Bisnis.com, JAKARTA -- Langkah antisipasi yang dilakukan pemerintah dalam membendung banjir impor produk dari China lewat pemberlakuan trade remedies dan menaikkan bea masuk dinilai terlalu keras dan tidak serta merta memberikan efek positif bagi industri dalam negeri.
Sebagai informasi, pemerintah berencana memberlakukan trade remedies serta menaikkan tarif bea masuk terhadap barang-barang dari China untuk mengantisipasi banjir produk impor dari Negeri Panda.
Menurut Ketua Umum Gabungan Importir Nasional Seluruh Indonesia (GINSI) Subandi, strategi tersebut justru berisiko menambah kelesuan industri dalam negeri yang dinilai perlu dihidupkan kembali setelah mati suri akibat dihantam pandemi Covid-19.
"Antisipasi pemerintah lewat trade remedies dan menaikkan tarif masuk menurut saya jangan langsung dihantam seperti itu, karena industri dalam negeri masih lesu. Kalau bea masuk mahal, akhirnya pelaku usaha tidak sanggup melakukan pembelian untuk keperluan industri. Akibatnya, industri tidak jalan, karyawan tidak kerja, dan daya beli masyarakat semakin lesu," ujar Subandio kepada Bisnis, Selasa (29/9/2020).
Menurut Subandi, langkah antisipasi yang dimiliki pemerintah dapat disesuaikan dengan keperluan industri dalam negeri.
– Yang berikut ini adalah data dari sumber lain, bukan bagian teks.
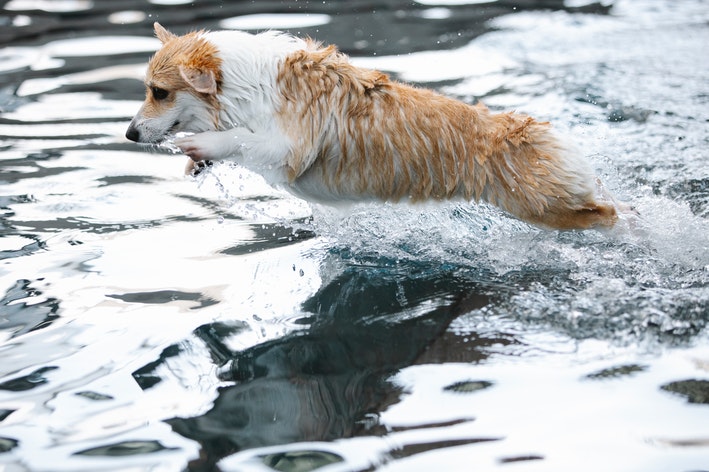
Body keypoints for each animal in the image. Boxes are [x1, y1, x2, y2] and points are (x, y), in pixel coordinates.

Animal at [126, 23, 620, 230]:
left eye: (159, 92)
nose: (129, 134)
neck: (244, 82)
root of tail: (536, 127)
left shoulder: (289, 148)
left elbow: (240, 140)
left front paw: (202, 144)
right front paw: (196, 162)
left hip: (546, 207)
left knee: (611, 215)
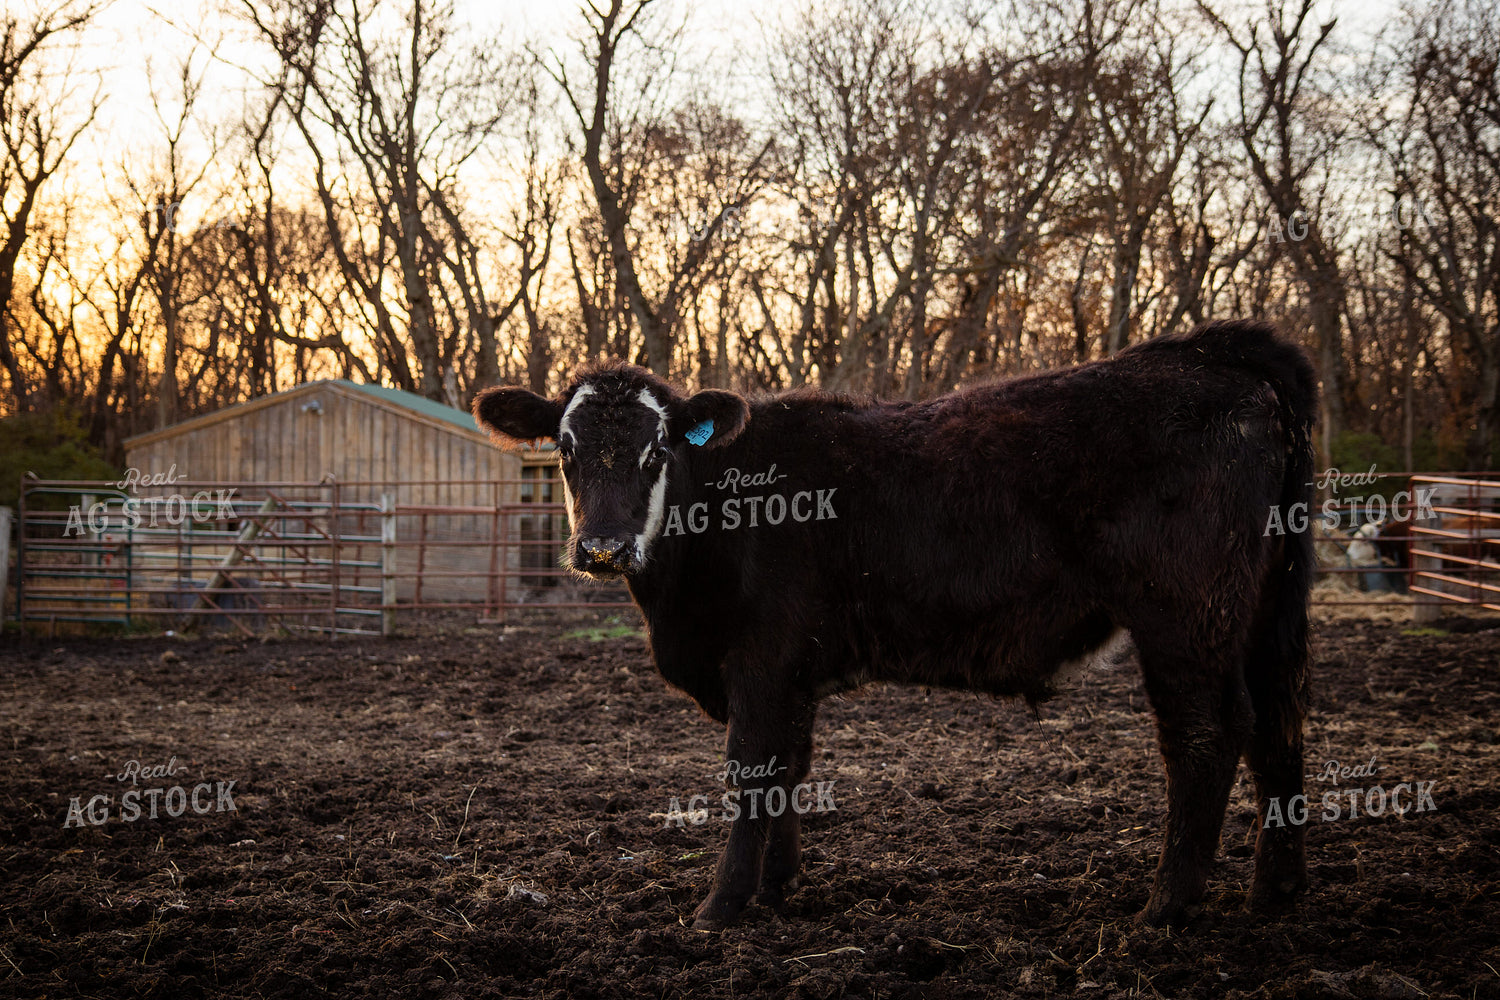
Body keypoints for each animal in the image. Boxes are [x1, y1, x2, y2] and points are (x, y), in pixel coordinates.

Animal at [473, 319, 1318, 930]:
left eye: (655, 451)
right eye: (566, 449)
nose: (601, 547)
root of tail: (1210, 351)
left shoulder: (762, 659)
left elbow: (752, 770)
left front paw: (721, 905)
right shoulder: (792, 672)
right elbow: (788, 769)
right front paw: (777, 887)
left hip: (1184, 614)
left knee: (1208, 736)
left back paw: (1167, 905)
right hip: (1264, 611)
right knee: (1280, 728)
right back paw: (1274, 895)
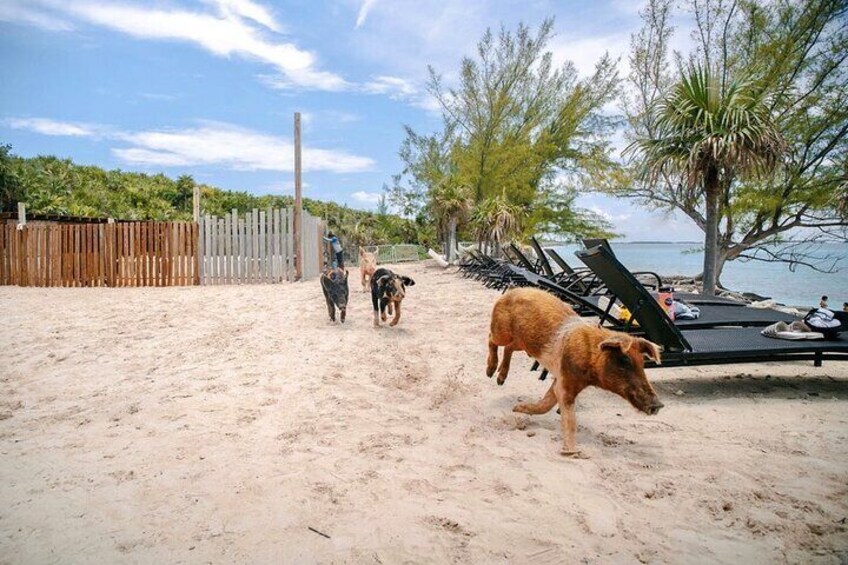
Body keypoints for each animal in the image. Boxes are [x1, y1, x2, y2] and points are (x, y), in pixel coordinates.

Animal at [490, 288, 664, 456]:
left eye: (642, 363)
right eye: (624, 361)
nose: (659, 405)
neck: (590, 364)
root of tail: (514, 290)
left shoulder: (562, 379)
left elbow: (547, 402)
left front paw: (516, 408)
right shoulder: (566, 381)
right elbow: (570, 418)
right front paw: (574, 452)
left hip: (523, 343)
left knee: (509, 348)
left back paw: (500, 380)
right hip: (502, 331)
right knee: (492, 339)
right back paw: (490, 372)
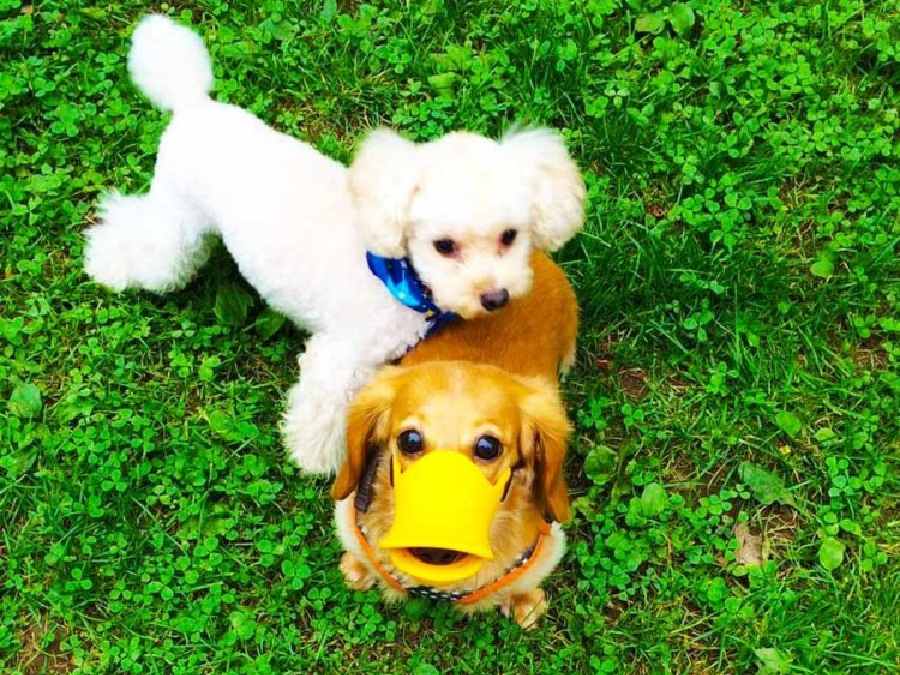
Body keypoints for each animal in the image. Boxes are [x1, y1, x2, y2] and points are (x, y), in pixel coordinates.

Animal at [84, 14, 588, 470]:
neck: (396, 276)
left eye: (510, 236)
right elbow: (325, 411)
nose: (496, 297)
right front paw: (319, 459)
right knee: (149, 244)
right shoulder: (341, 357)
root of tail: (192, 104)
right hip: (180, 221)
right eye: (444, 245)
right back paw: (106, 262)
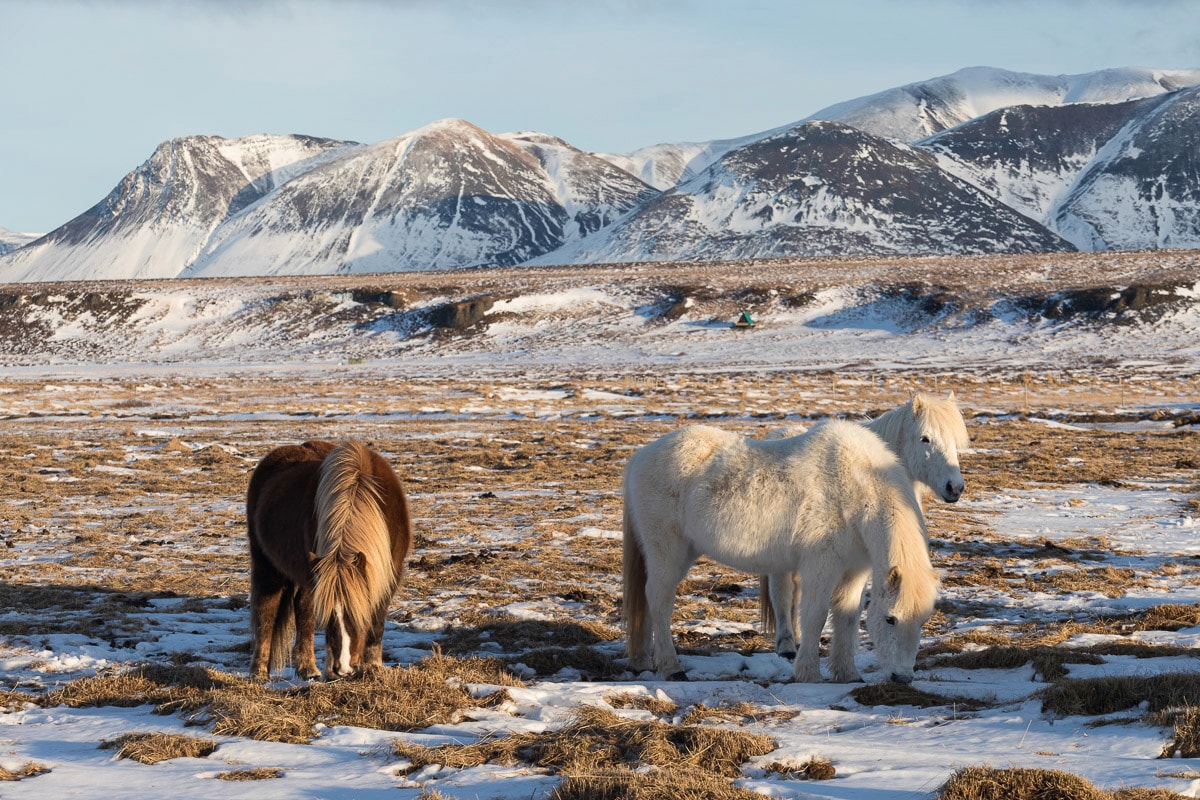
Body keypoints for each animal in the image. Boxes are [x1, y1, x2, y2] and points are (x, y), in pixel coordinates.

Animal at [246, 439, 412, 680]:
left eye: (356, 613)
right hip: (267, 567)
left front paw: (373, 667)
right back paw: (261, 671)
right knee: (268, 613)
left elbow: (377, 623)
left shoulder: (389, 575)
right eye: (329, 616)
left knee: (302, 613)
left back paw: (307, 669)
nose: (343, 668)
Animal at [622, 418, 939, 684]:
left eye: (923, 620)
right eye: (890, 618)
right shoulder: (820, 564)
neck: (857, 488)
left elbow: (847, 617)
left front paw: (848, 674)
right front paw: (808, 674)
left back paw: (643, 661)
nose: (902, 677)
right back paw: (671, 667)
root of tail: (640, 457)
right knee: (659, 599)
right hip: (667, 551)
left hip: (684, 550)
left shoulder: (854, 570)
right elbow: (814, 615)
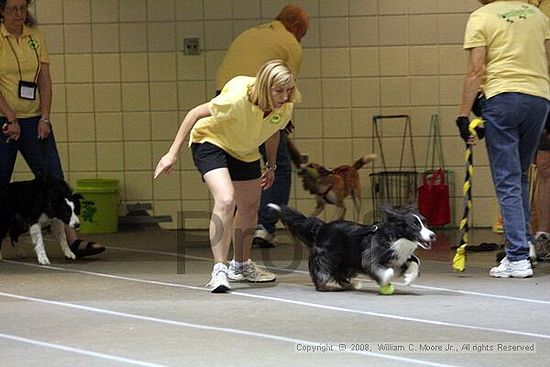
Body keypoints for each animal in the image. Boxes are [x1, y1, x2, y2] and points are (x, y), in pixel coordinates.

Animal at [268, 204, 436, 294]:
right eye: (415, 225)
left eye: (425, 222)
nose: (433, 235)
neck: (397, 236)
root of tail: (322, 227)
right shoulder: (370, 256)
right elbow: (384, 270)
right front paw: (386, 279)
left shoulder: (401, 255)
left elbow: (416, 261)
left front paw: (409, 278)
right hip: (328, 257)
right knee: (322, 272)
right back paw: (325, 286)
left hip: (347, 262)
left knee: (339, 274)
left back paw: (352, 285)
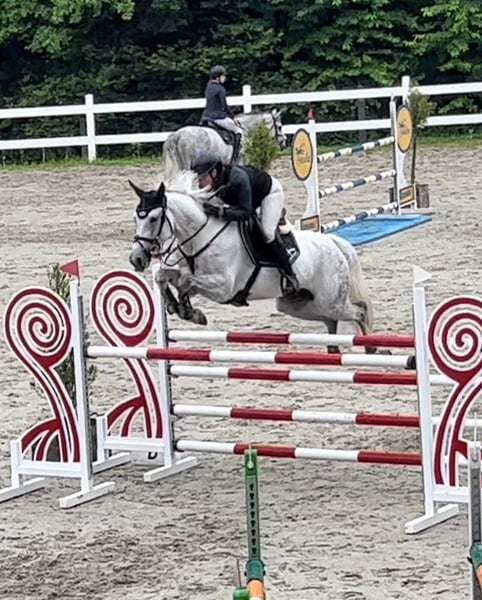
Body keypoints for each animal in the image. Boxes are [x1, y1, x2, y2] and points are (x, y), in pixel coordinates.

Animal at [127, 171, 379, 354]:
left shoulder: (223, 288)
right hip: (300, 305)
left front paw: (189, 310)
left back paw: (370, 346)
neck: (200, 235)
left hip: (330, 300)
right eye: (135, 217)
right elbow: (163, 276)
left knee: (358, 312)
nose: (136, 259)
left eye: (153, 218)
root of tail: (334, 243)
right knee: (331, 319)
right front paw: (179, 307)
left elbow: (186, 281)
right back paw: (334, 347)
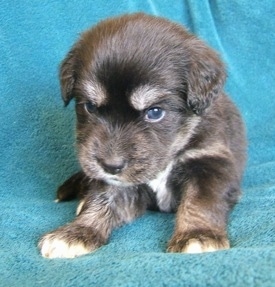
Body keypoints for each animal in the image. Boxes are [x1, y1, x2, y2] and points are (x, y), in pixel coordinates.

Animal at [38, 12, 246, 258]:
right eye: (90, 107)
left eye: (154, 112)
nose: (110, 165)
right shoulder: (118, 183)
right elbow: (102, 200)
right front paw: (76, 233)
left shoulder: (209, 162)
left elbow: (200, 201)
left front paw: (198, 235)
Dengan demikian, tidak terjadi pembatasan terhadap industri dalam negeri untuk berproduksi akibat pasokan bahan baku impor yang terbatas.
Terlebih, lanjutnya, bahan baku di industri Tanah Air saat ini masih didominasi oleh komoditas asal China, yakni mencapai 80 persen, terutama untuk komoditas besi bahan baku baja.
Baca Juga
Kemudian, untuk barang modal seperti mesin dan peralatan lain yang digunakan digunakan untuk menghasilkan produk, pelaku industri dalam negeri dianggap masih bergantung kepada China. Pasalnya, barang modal yang memiliki harga terjangkau bagi pelaku industri lokal berasal dari China.
Dia berharap pemerintah tidak menerapkan bea masuk yang tinggi untuk produk impor China untuk mengakomodasi keperluan industri dalam negeri yang belum berjalan secara maksimal.
"Tentu nanti secara perlahan silakan diatur secara ketat ketika pelaku usaha dalam negeri tidak kesulitan mendapatkan pasokan barang. Jangan nanti ujung-ujungnya yang dibebani adalah masyarakat. Sementara, daya beli lagi turun," ujarnya.
Adapun, upaya pemerintah untuk menahan banjir impor melalui kenaikan tarif bea masuk dinilai bakal meningkatkan biaya produksi dan harga jual, sehingga barang-barang yang dijual di pasaran tidak laku.
"Dengan demikian, nanti yang terhantam dua-duanya. Industri terhantam, masyarakat juga terhantam," kata Subandi.
Selain itu, pertumbuhan laba industri di China tidak serta merta membuat importir Tanah Air membeli produk China secara besar-besaran. Menurutnya, terdapat risiko tidak signifikannya dampak barang-barang impor tersebut terhadap perekonomian RI di tengah lesunya pasar.
Hanya saja, lanjut Subandi, ketika industri dalam negeri tidak mampu menyuplai keperluan barang baku atau barang modal untuk sektor industri, maka tidak ada pilihan lain yang bisa diambil selain impor.
"Satu hal yang juga harus diperhatikan oleh Kementerian Perindustrian dan Kementerian Perdagangan; untuk bahan baku atau barang jadi yang diproduksi di Indonesia, apakah harganya bisa bersaing dengan produk dari China?"